La carcasa de los relojes más caros del mundo es de cristal, para que podamos extasiarnos ante su complejidad mecánica. Además de dar la hora, enseñan el truco gracias al que son capaces de darla. La maquinaria de los relojes no es bella porque el relojero lo haya pretendido. Su belleza es un efecto secundario de su eficacia. El constructor de ese ingenio buscaba eficacia y economía, lo mismo que el del motor de un coche. Que las tripas funcionen y que ocupen poco espacio. La sorpresa es que al abrir el capó del automóvil o la caja del reloj nos encontramos con una escultura bellísima. Se lo digo a mis alumnos de escritura creativa: Si vuestra escritura es económica y eficaz, será necesariamente bella. La belleza, en cualquiera de los ámbitos en los que nos movamos, es siempre un «daño colateral».

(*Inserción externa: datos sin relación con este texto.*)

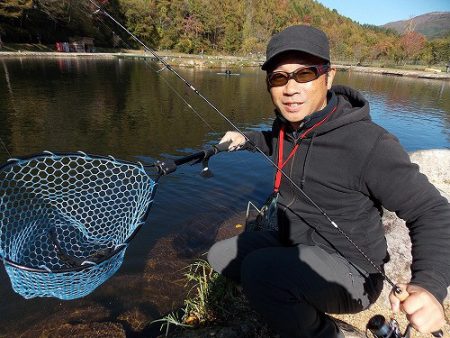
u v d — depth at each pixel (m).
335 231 1.77
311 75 1.60
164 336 2.42
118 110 13.66
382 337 1.52
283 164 1.91
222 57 59.25
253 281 1.74
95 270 1.55
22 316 3.04
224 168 7.12
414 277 1.33
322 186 1.71
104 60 39.69
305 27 1.60
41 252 2.46
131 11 51.47
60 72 25.58
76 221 2.79
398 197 1.45
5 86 17.89
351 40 80.19
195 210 5.27
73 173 4.02
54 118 11.77
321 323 1.79
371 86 30.83
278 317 1.71
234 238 2.23
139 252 4.05
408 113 17.48
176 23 63.00
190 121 12.41
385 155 1.48
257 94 20.67
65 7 40.69
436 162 4.77
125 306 3.15
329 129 1.62
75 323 2.96
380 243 1.78
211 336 2.28
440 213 1.37
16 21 41.31
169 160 2.08
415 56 72.56
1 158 7.94
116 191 3.07
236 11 76.81
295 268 1.70
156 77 26.42
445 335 2.21
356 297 1.79
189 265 3.83
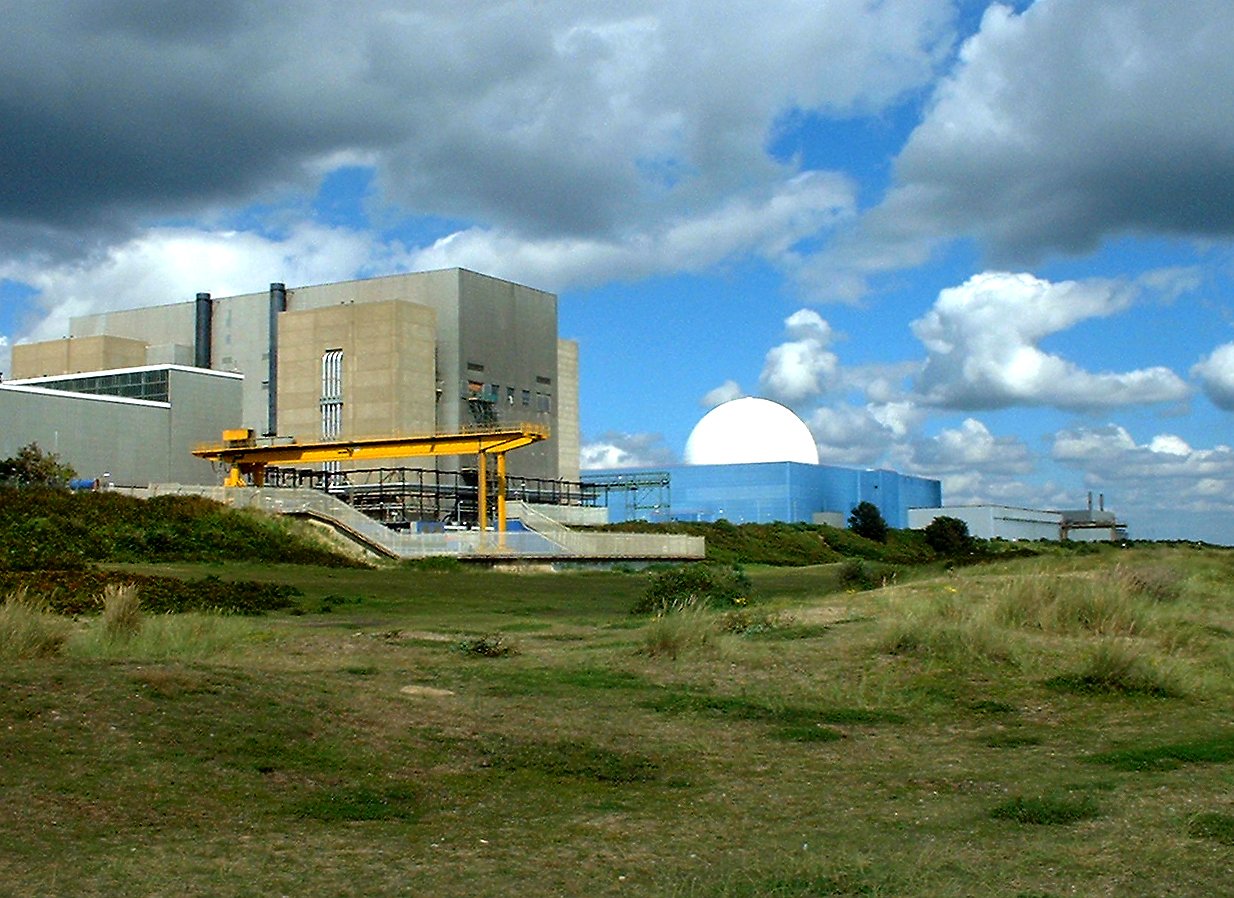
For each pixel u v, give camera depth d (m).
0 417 87.38
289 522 63.16
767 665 18.97
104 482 85.62
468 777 11.97
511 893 8.33
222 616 28.12
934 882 8.57
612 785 11.93
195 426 102.50
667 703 16.05
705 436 146.38
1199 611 26.16
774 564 90.88
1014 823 10.30
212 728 12.42
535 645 22.48
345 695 14.84
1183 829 9.90
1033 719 15.48
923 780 12.10
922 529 139.75
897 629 20.17
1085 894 8.27
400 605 36.44
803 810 10.92
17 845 9.02
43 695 12.62
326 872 8.73
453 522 99.44
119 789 10.52
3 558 41.16
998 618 22.95
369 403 104.62
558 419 129.00
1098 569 33.56
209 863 8.84
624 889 8.45
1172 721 15.24
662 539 79.31
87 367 116.12
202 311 122.31
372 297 115.06
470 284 112.88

Ayer, paseando por el parque, me sorprendió el porte de una mujer que caminaba con un perro grande. El conjunto llamaba la atención porque parecía haberse colado en nuestra instancia desde otra que, siendo parecida, brillaba más. La mujer y el perro grande pertenecían, por así decido, no a mi parque, sino a una versión platónica de mi parque. Ella vestía un abrigo de lana dotado de una hermosa capucha y, a juego, unas botas marrones que le llegaban hasta las rodillas. Iba muy arreglada para la hora (las nueve de la mañana) y su melena, muy cuidada, le llegaba hasta los hombros. El animal y la mujer se movían al mismo ritmo, como si ambos llevaran los compases de una música que procedía también de una dimensión diferente.

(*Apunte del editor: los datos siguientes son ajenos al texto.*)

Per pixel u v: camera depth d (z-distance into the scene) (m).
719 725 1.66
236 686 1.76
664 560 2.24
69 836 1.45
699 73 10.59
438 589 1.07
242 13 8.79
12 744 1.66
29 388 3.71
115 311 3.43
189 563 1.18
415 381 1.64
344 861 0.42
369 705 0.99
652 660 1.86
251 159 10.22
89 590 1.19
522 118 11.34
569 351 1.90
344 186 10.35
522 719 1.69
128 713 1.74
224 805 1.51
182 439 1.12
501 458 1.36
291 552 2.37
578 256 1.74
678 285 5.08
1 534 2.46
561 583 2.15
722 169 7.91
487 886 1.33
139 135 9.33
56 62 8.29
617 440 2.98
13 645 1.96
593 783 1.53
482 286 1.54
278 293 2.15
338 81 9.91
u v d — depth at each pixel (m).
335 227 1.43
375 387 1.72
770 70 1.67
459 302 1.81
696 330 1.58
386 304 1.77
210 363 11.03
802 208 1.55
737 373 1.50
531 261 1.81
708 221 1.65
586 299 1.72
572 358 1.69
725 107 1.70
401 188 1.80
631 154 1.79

Comencé a seguirlos porque caminar detrás de aquella pareja era como construir un relato. Un relato que se deshacía al tiempo de hacerse. Se hacía por delante y se deshacía por detrás. Había en el parque una niebla de puré de guisantes, de modo que la mujer y el perro aparecían y desaparecían de mi vista como un par de fantasmas. En esto, entramos en una especie de burbuja y me fue dado ver al perro y a la mujer como si ambos tuvieran la carcasa de cristal. Les veía los pulmones y el estómago y los intestinos, que latían como el interior de un reloj, como el motor de un coche automático encendido. Economía y eficacia, me dije. Y en ese instante cesó la alucinación.